If I’ve misunderstood the regulations as provided in the link, I’d love further discussion on this.
Thank you, Eric!
@ MuzzledNoMore
Here’s some nifty info for Canadian sun seekers …
http://turksandcaicostourism.com/immigration-turks-and-caicos-entry-requirements/
CANADIAN CITIZENS
Visitors from Canada may enter the Turks and Caicos without a passport, if they meet the following conditions:
Traveling (entry and departure) DIRECT from Canada into the Turks and Caicos
Is carrying an original [or notarized copy] of their birth certificate
Is carrying a valid government issued photo id
If the traveler does not meet all three of these requirements, they will be required to have a valid Canadian passport.
Unfortunately “born in the USA” is still a problem with these alternate requirements … and you would not want your plane to be blown off course into US enemy territory. Hmm … car tour of Central and Eastern Canada (or bus or train) and then a $400 to $600 (WestJet return fare) direct flight from Halifax to T&C … sigh … just dreaming. 🙂
Not exactly related to the main post, just dumping some excerpts from this disgusting speech I stumbled across by Travel Control Teddy explaining why your Canadian house should be subject to the US exit tax:
https://www.congress.gov/congressional-record/1995/7/10/senate-section/article/s9602-1
1812 … gee, didn’t some country or another fight some war that year complaining about refusal to recognise the right of expatriation? Guess they must have lost that war cuz the right is clearly dead and gone.

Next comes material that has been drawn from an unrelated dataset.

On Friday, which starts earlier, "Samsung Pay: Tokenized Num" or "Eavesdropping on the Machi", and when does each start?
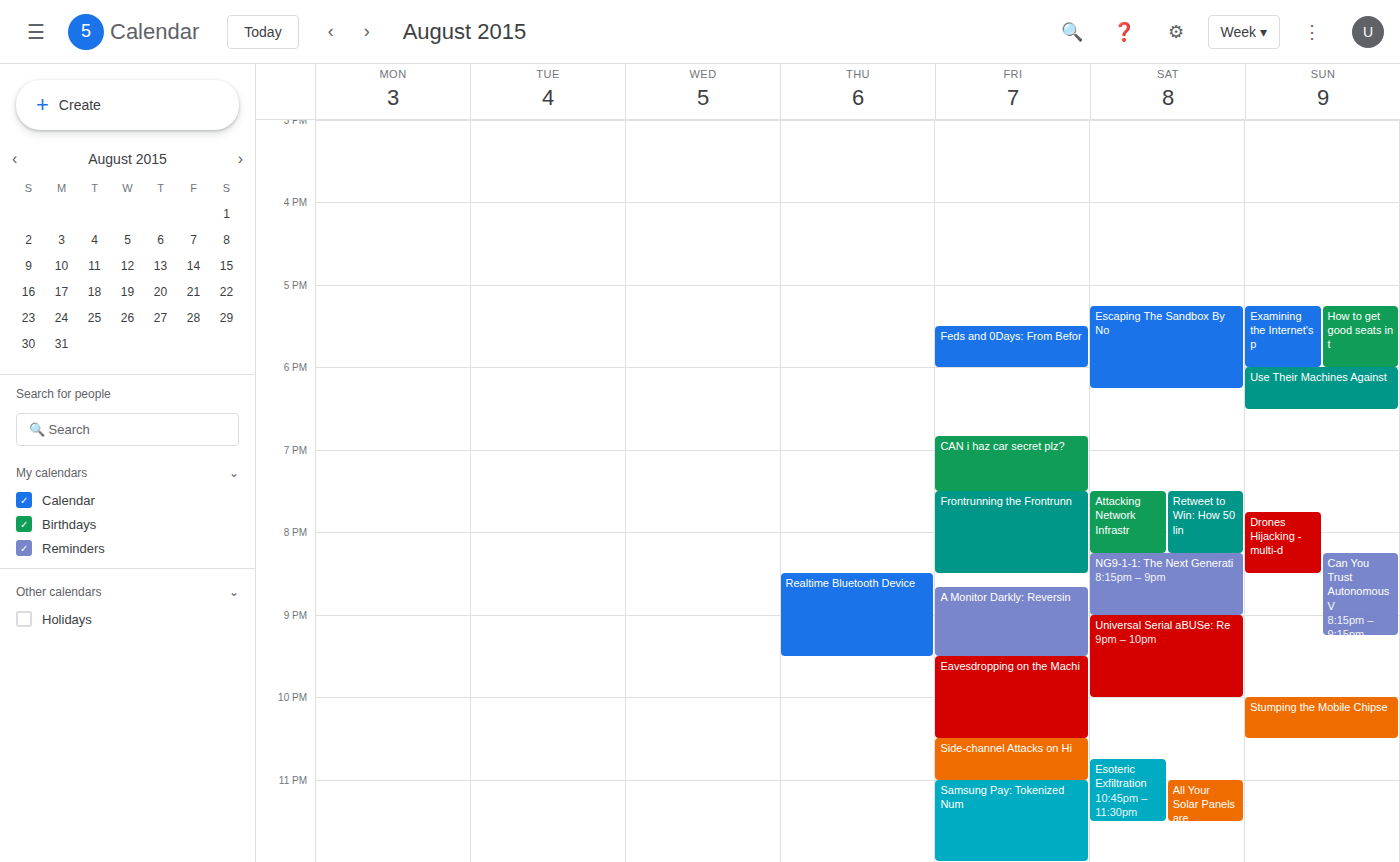
"Eavesdropping on the Machi" 9:30 PM; "Samsung Pay: Tokenized Num" 11:00 PM.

Incidentally, I am grateful to see that someone in academia looked into this issue (to at least some extent) back when it was current. H. Angsar Kelly. “Dual Nationality, the Myth of Election, and a Kinder, Gentler State Department”. 23 Inter-American Law Review 421, 423 (1991–2).
“Hmm … car tour of Central and Eastern Canada (or bus or train) and then a $400 to $600 (WestJet return fare) direct flight from Halifax to T&C … sigh … just dreaming.”
Didn’t CN Rail from Montreal to Halifax formerly pass through the US? Was the route changed when the US built its copy of the Berlin Wall?